If a picture appears, leave it out, and reproduce exactly the lines from the start of the listing below through the one bearing "העולם דרך העיניים".
· · ·
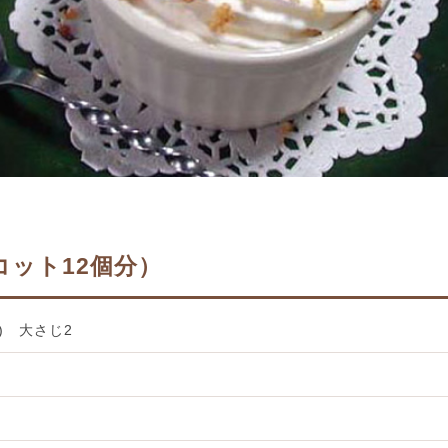
コット12個分）
) 大さじ2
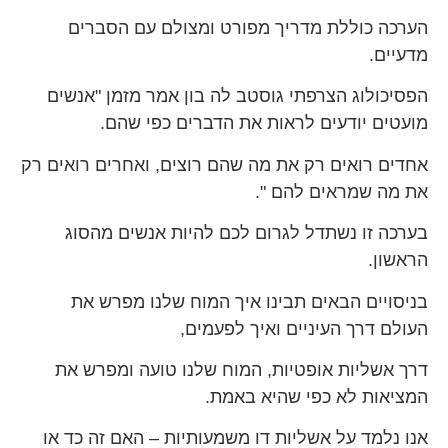
הערכה כוללת מדריך מפורט ומצולם עם הסברים
מדעיים.
הפסיכולוג הצרפתי גוסטב לה בון אמר מזמן "אנשים
מועטים יודעים לראות את הדברים כפי שהם.
אחדים רואים רק את מה שהם רוצים, ואחרים רואים רק
את מה שמראים להם ".
בערכה זו נשתדל לגרום לכם להיות אנשים מהסוג
הראשון.
בניסויים הבאים תבינו איך המוח שלנו מפרש את
העולם דרך העיניים ואיך לפעמים,
דרך אשליות אופטיות, המוח שלנו טועה ומפרש את
המציאות לא כפי שהיא באמת.
אנו נלמד על אשליות דו משמעותיות – האם זה כד או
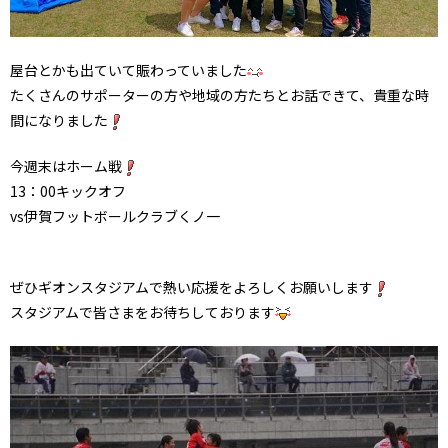
屋台とかも出ていて賑わっていました
たくさんのサポーターの方や地域の方たちとお話できて、貴重な時
間になりました
今週末はホーム戦
13：00キックオフ
vs伊賀フットボールクラブくノ一
ぜひギオンスタジアムで熱い応援をよろしくお願いします
スタジアムで皆さまをお待ちしております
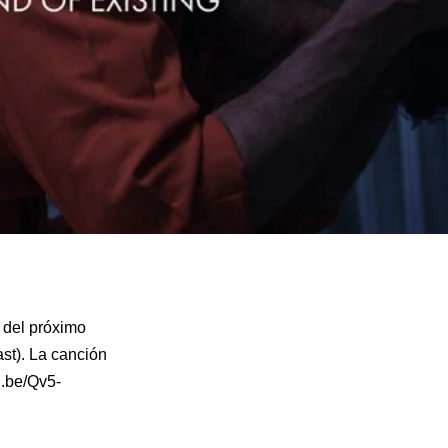
o del próximo
ast). La canción
tu.be/Qv5-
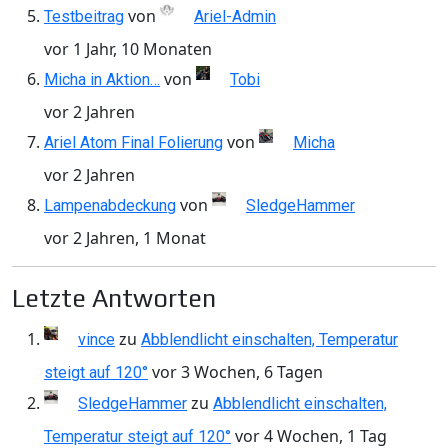
von
Testbeitrag
Ariel-Admin
vor 1 Jahr, 10 Monaten
von
Micha in Aktion…
Tobi
vor 2 Jahren
von
Ariel Atom Final Folierung
Micha
vor 2 Jahren
von
Lampenabdeckung
SledgeHammer
vor 2 Jahren, 1 Monat
Letzte Antworten
zu
vince
Abblendlicht einschalten, Temperatur
vor 3 Wochen, 6 Tagen
steigt auf 120°
zu
SledgeHammer
Abblendlicht einschalten,
vor 4 Wochen, 1 Tag
Temperatur steigt auf 120°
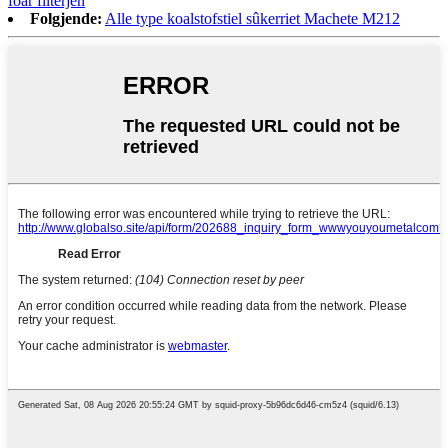
foar filterjen
Folgjende:
Alle type koalstofstiel sûkerriet Machete M212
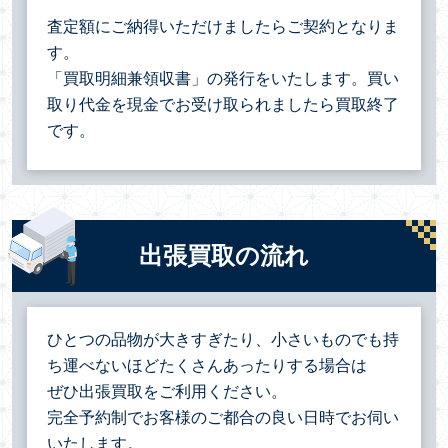
査定額にご納得いただけましたらご契約となりま
す。
「買取明細兼領収書」の発行をいたします。買い
取り代金を現金でお受け取られましたら買取終了
です。
出張買取の流れ
ひとつの品物が大きすぎたり、小さいものでも持
ち運べないほどたくさんあったりする場合は
ぜひ出張買取をご利用ください。
完全予約制でお客様のご都合の良い日時でお伺い
いたします。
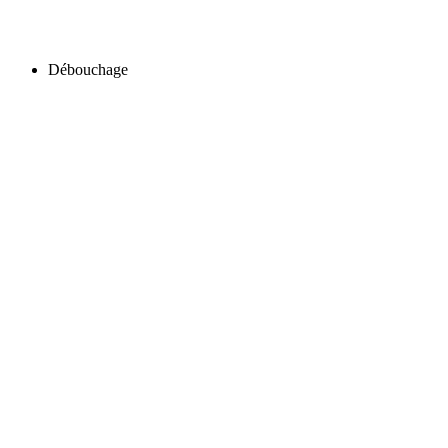
Débouchage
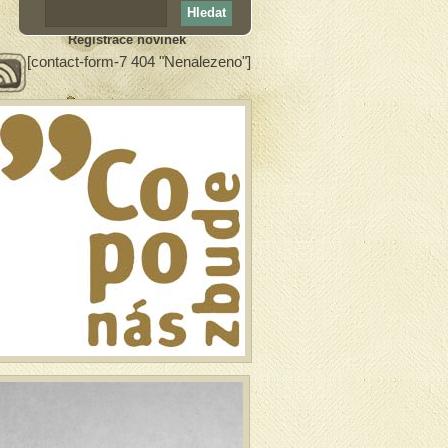
Registrace novinek
[contact-form-7 404 "Nenalezeno"]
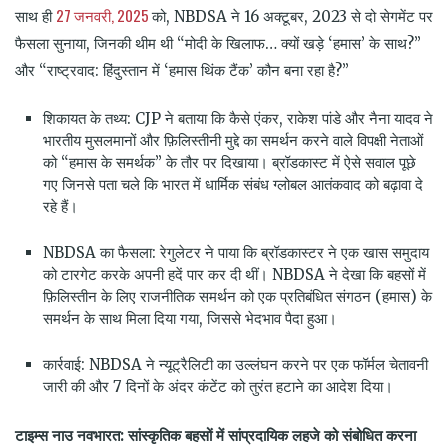
27 जनवरी, 2025
साथ ही
को, NBDSA ने 16 अक्टूबर, 2023 से दो सेगमेंट पर
फैसला सुनाया, जिनकी थीम थी “मोदी के खिलाफ… क्यों खड़े ‘हमास’ के साथ?”
और “राष्ट्रवाद: हिंदुस्तान में ‘हमास थिंक टैंक’ कौन बना रहा है?”
शिकायत के तथ्य: CJP ने बताया कि कैसे एंकर, राकेश पांडे और नैना यादव ने
भारतीय मुसलमानों और फ़िलिस्तीनी मुद्दे का समर्थन करने वाले विपक्षी नेताओं
को “हमास के समर्थक” के तौर पर दिखाया। ब्रॉडकास्ट में ऐसे सवाल पूछे
गए जिनसे पता चले कि भारत में धार्मिक संबंध ग्लोबल आतंकवाद को बढ़ावा दे
रहे हैं।
NBDSA का फैसला: रेगुलेटर ने पाया कि ब्रॉडकास्टर ने एक खास समुदाय
को टारगेट करके अपनी हदें पार कर दी थीं। NBDSA ने देखा कि बहसों में
फ़िलिस्तीन के लिए राजनीतिक समर्थन को एक प्रतिबंधित संगठन (हमास) के
समर्थन के साथ मिला दिया गया, जिससे भेदभाव पैदा हुआ।
कार्रवाई: NBDSA ने न्यूट्रैलिटी का उल्लंघन करने पर एक फॉर्मल चेतावनी
जारी की और 7 दिनों के अंदर कंटेंट को तुरंत हटाने का आदेश दिया।
टाइम्स नाउ नवभारत: सांस्कृतिक बहसों में सांप्रदायिक लहजे को संबोधित करना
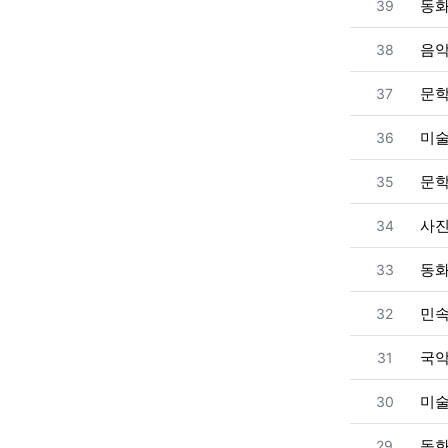
번호
동
39
번호
음
38
번호
문
37
번호
미
36
번호
문
35
번호
사
34
번호
동
33
번호
민
32
번호
국
31
번호
미
30
번호
동
29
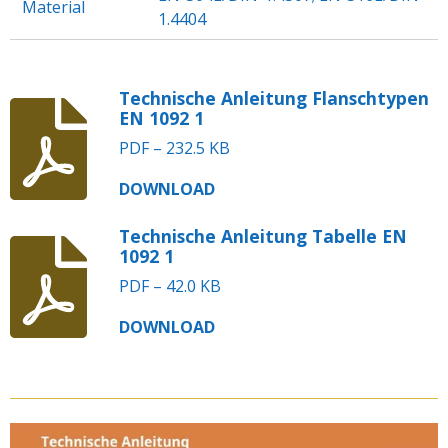
Material
1.4404
Technische Anleitung Flanschtypen
EN 1092 1
PDF – 232.5 KB
DOWNLOAD
Technische Anleitung Tabelle EN
1092 1
PDF – 42.0 KB
DOWNLOAD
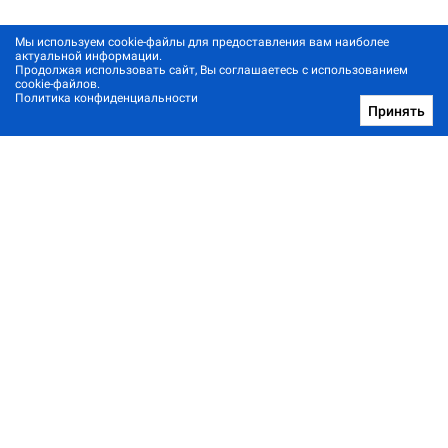
Мы используем cookie-файлы для предоставления вам наиболее
актуальной информации.
Продолжая использовать сайт, Вы соглашаетесь с использованием
cookie-файлов.
Политика конфиденциальности
Принять
Позвонить нам
Архив новостей
Контакты
Реклама в один клик
© 2001-2026, Staus Quo. Все права защищены.
Адрес:
Харьков, 61057, ул. Донец-Захаржевского 6/8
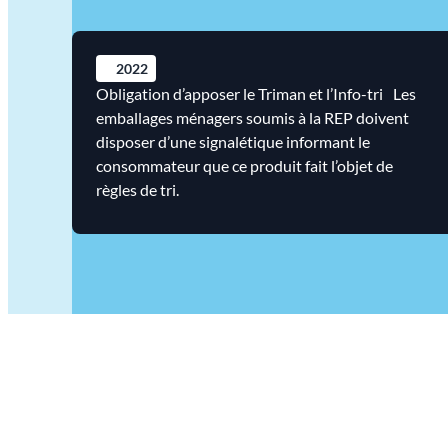
2022
Obligation d’apposer le Triman et l’Info-tri Les
emballages ménagers soumis à la REP doivent
disposer d’une signalétique informant le
consommateur que ce produit fait l’objet de
règles de tri.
· · ·
- TASK OUTPUT:
コット12個分）
) 大さじ2
הערכה כוללת מדריך מפורט ומצולם עם הסברים
מדעיים.
הפסיכולוג הצרפתי גוסטב לה בון אמר מזמן "אנשים
מועטים יודעים לראות את הדברים כפי שהם.
אחדים רואים רק את מה שהם רוצים, ואחרים רואים רק
את מה שמראים להם ".
בערכה זו נשתדל לגרום לכם להיות אנשים מהסוג
הראשון.
בניסויים הבאים תבינו איך המוח שלנו מפרש את
העולם דרך העיניים ואיך לפעמים,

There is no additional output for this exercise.